> _Enunciado_:
Reproduza na íntegra, sem qualquer alteração, o texto sobre a luta contra o apartheid e a xenofobia na África do Sul.

Há algum tempo li “A History of South Africa” de Leonard Thompson e fiquei impressionado pela história de sofrimento das comunidades negras da África do Sul desde o momento em que se começaram instalar colonatos europeus no século XVII.
Os povos da África do Sul sempre lutaram contra o regime segregacionista e com as independências africanas na segunda metade do século XX ganharam novos aliados. Os vizinhos independentes da África Austral, em particular Moçambique e Angola, tornaram-se alvos do regime do apartheid. Líderes como Jacob Zuma e Oliver Tambo refugiaram-se em Angola e Moçambique, vários artistas encontraram paz noutros países africanos como Miriam Makeba que viveu na Guiné-Conacry. Este particular período da luta dos sul-africanos, cujo rosto e guia moral foi Nelson Mandela, é que torna as explosões de xenofobia inexplicáveis – em particular para os africanos que são os mais visados da fúria. Jacob Zuma, que viveu na pele a solidariedade do continente nos momentos difíceis, disse que é “inaceitável”, pese o facto do seu filho apoiar a posição do rei zulu, Goodwill Zwelithini, contra a permanência de imigrantes na África do Sul (o rei diz ter sido mal traduzido).

> _Dados fornecidos_:

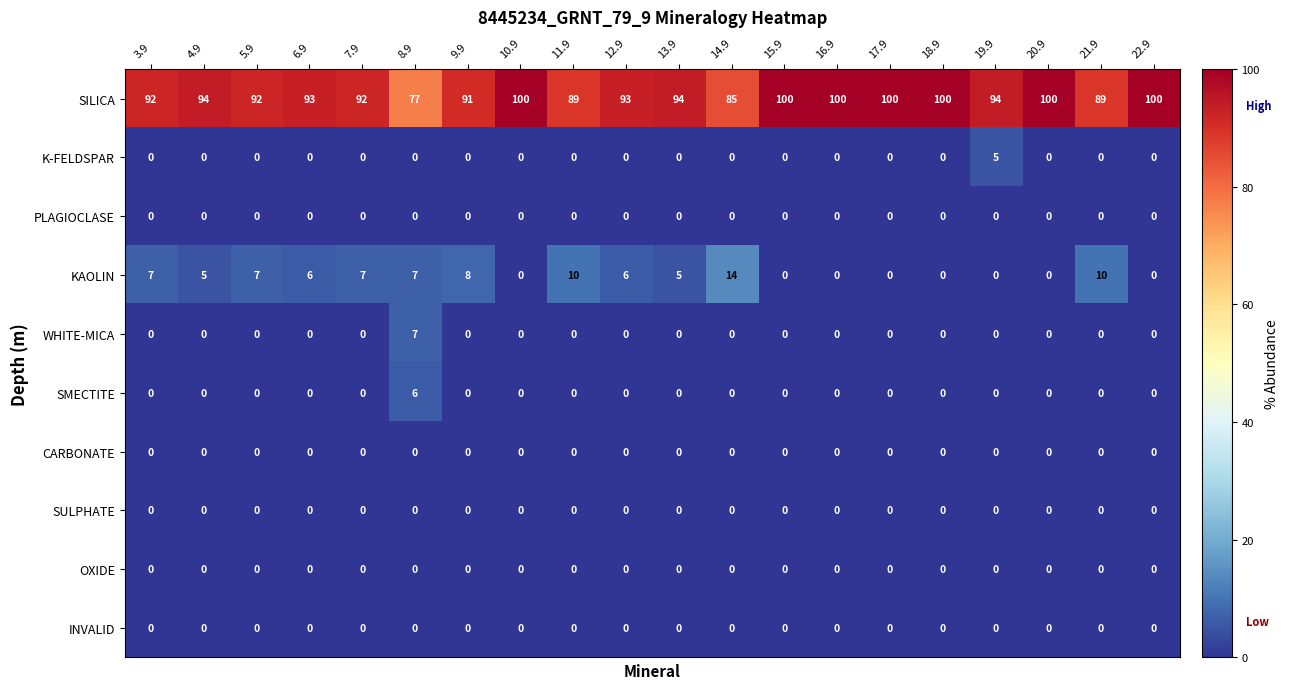

How many series are shown in this chart?

10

> _Resolução_:
Há algum tempo li “A History of South Africa” de Leonard Thompson e fiquei impressionado pela história de sofrimento das comunidades negras da África do Sul desde o momento em que se começaram instalar colonatos europeus no século XVII.
Os povos da África do Sul sempre lutaram contra o regime segregacionista e com as independências africanas na segunda metade do século XX ganharam novos aliados. Os vizinhos independentes da África Austral, em particular Moçambique e Angola, tornaram-se alvos do regime do apartheid. Líderes como Jacob Zuma e Oliver Tambo refugiaram-se em Angola e Moçambique, vários artistas encontraram paz noutros países africanos como Miriam Makeba que viveu na Guiné-Conacry. Este particular período da luta dos sul-africanos, cujo rosto e guia moral foi Nelson Mandela, é que torna as explosões de xenofobia inexplicáveis – em particular para os africanos que são os mais visados da fúria. Jacob Zuma, que viveu na pele a solidariedade do continente nos momentos difíceis, disse que é “inaceitável”, pese o facto do seu filho apoiar a posição do rei zulu, Goodwill Zwelithini, contra a permanência de imigrantes na África do Sul (o rei diz ter sido mal traduzido).